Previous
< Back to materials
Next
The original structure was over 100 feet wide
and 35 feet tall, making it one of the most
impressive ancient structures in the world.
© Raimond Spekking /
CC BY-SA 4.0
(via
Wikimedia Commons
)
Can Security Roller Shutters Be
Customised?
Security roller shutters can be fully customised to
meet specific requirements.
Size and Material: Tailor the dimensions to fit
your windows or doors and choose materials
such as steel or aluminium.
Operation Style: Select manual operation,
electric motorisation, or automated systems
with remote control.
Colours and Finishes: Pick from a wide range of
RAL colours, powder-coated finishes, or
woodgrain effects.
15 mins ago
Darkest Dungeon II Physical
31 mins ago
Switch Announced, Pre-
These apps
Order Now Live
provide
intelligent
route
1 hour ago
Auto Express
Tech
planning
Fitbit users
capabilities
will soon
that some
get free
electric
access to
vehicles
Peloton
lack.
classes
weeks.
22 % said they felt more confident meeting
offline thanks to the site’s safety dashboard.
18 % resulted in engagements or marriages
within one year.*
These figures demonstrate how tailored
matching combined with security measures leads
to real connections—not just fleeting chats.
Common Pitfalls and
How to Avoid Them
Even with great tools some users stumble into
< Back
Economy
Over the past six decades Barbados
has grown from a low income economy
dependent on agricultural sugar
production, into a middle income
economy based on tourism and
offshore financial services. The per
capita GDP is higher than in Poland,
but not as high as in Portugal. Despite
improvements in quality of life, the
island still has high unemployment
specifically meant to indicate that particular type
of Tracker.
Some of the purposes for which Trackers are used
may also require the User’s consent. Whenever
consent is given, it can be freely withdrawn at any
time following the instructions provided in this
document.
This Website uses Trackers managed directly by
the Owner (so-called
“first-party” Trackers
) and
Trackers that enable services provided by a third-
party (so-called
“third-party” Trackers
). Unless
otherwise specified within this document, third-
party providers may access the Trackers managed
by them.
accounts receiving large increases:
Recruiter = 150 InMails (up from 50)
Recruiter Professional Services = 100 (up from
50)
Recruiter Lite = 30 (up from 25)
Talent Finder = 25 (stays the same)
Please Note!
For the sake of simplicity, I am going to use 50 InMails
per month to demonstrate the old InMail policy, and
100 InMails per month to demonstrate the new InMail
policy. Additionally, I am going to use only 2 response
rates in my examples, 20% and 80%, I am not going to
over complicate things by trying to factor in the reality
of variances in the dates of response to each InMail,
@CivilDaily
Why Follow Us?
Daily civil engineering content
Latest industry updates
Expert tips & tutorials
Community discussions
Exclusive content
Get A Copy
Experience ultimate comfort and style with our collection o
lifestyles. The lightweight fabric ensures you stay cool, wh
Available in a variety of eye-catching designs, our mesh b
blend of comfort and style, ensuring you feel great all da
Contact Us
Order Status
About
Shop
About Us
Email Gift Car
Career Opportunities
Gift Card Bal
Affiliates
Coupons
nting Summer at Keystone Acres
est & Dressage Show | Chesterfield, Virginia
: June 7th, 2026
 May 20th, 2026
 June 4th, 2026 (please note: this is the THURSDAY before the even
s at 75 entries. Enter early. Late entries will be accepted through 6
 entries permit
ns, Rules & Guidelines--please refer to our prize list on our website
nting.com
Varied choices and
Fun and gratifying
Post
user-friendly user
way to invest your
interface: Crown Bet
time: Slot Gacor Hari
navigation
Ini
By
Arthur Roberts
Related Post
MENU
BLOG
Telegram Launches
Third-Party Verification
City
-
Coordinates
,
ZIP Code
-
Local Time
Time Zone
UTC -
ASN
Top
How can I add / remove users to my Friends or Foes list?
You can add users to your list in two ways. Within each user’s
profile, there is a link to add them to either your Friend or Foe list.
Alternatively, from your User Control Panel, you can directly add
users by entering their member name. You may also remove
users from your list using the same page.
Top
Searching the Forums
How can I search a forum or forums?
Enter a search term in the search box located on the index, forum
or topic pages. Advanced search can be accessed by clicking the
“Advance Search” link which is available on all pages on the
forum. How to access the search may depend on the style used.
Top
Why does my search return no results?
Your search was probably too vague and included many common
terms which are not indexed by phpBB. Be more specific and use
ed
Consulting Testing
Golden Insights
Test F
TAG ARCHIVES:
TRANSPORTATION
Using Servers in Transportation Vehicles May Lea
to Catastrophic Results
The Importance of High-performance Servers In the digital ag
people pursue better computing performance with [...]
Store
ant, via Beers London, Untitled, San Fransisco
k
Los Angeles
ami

**What you should do**
Reproduce every line of the rows above without any change, keeping their order.

**Response**
Previous
< Back to materials
Next
The original structure was over 100 feet wide
and 35 feet tall, making it one of the most
impressive ancient structures in the world.
© Raimond Spekking /
CC BY-SA 4.0
(via
Wikimedia Commons
)
Can Security Roller Shutters Be
Customised?
Security roller shutters can be fully customised to
meet specific requirements.
Size and Material: Tailor the dimensions to fit
your windows or doors and choose materials
such as steel or aluminium.
Operation Style: Select manual operation,
electric motorisation, or automated systems
with remote control.
Colours and Finishes: Pick from a wide range of
RAL colours, powder-coated finishes, or
woodgrain effects.
15 mins ago
Darkest Dungeon II Physical
31 mins ago
Switch Announced, Pre-
These apps
Order Now Live
provide
intelligent
route
1 hour ago
Auto Express
Tech
planning
Fitbit users
capabilities
will soon
that some
get free
electric
access to
vehicles
Peloton
lack.
classes
weeks.
22 % said they felt more confident meeting
offline thanks to the site’s safety dashboard.
18 % resulted in engagements or marriages
within one year.*
These figures demonstrate how tailored
matching combined with security measures leads
to real connections—not just fleeting chats.
Common Pitfalls and
How to Avoid Them
Even with great tools some users stumble into
< Back
Economy
Over the past six decades Barbados
has grown from a low income economy
dependent on agricultural sugar
production, into a middle income
economy based on tourism and
offshore financial services. The per
capita GDP is higher than in Poland,
but not as high as in Portugal. Despite
improvements in quality of life, the
island still has high unemployment
specifically meant to indicate that particular type
of Tracker.
Some of the purposes for which Trackers are used
may also require the User’s consent. Whenever
consent is given, it can be freely withdrawn at any
time following the instructions provided in this
document.
This Website uses Trackers managed directly by
the Owner (so-called
“first-party” Trackers
) and
Trackers that enable services provided by a third-
party (so-called
“third-party” Trackers
). Unless
otherwise specified within this document, third-
party providers may access the Trackers managed
by them.
accounts receiving large increases:
Recruiter = 150 InMails (up from 50)
Recruiter Professional Services = 100 (up from
50)
Recruiter Lite = 30 (up from 25)
Talent Finder = 25 (stays the same)
Please Note!
For the sake of simplicity, I am going to use 50 InMails
per month to demonstrate the old InMail policy, and
100 InMails per month to demonstrate the new InMail
policy. Additionally, I am going to use only 2 response
rates in my examples, 20% and 80%, I am not going to
over complicate things by trying to factor in the reality
of variances in the dates of response to each InMail,
@CivilDaily
Why Follow Us?
Daily civil engineering content
Latest industry updates
Expert tips & tutorials
Community discussions
Exclusive content
Get A Copy
Experience ultimate comfort and style with our collection o
lifestyles. The lightweight fabric ensures you stay cool, wh
Available in a variety of eye-catching designs, our mesh b
blend of comfort and style, ensuring you feel great all da
Contact Us
Order Status
About
Shop
About Us
Email Gift Car
Career Opportunities
Gift Card Bal
Affiliates
Coupons
nting Summer at Keystone Acres
est & Dressage Show | Chesterfield, Virginia
: June 7th, 2026
 May 20th, 2026
 June 4th, 2026 (please note: this is the THURSDAY before the even
s at 75 entries. Enter early. Late entries will be accepted through 6
 entries permit
ns, Rules & Guidelines--please refer to our prize list on our website
nting.com
Varied choices and
Fun and gratifying
Post
user-friendly user
way to invest your
interface: Crown Bet
time: Slot Gacor Hari
navigation
Ini
By
Arthur Roberts
Related Post
MENU
BLOG
Telegram Launches
Third-Party Verification
City
-
Coordinates
,
ZIP Code
-
Local Time
Time Zone
UTC -
ASN
Top
How can I add / remove users to my Friends or Foes list?
You can add users to your list in two ways. Within each user’s
profile, there is a link to add them to either your Friend or Foe list.
Alternatively, from your User Control Panel, you can directly add
users by entering their member name. You may also remove
users from your list using the same page.
Top
Searching the Forums
How can I search a forum or forums?
Enter a search term in the search box located on the index, forum
or topic pages. Advanced search can be accessed by clicking the
“Advance Search” link which is available on all pages on the
forum. How to access the search may depend on the style used.
Top
Why does my search return no results?
Your search was probably too vague and included many common
terms which are not indexed by phpBB. Be more specific and use
ed
Consulting Testing
Golden Insights
Test F
TAG ARCHIVES:
TRANSPORTATION
Using Servers in Transportation Vehicles May Lea
to Catastrophic Results
The Importance of High-performance Servers In the digital ag
people pursue better computing performance with [...]
Store
ant, via Beers London, Untitled, San Fransisco
k
Los Angeles
ami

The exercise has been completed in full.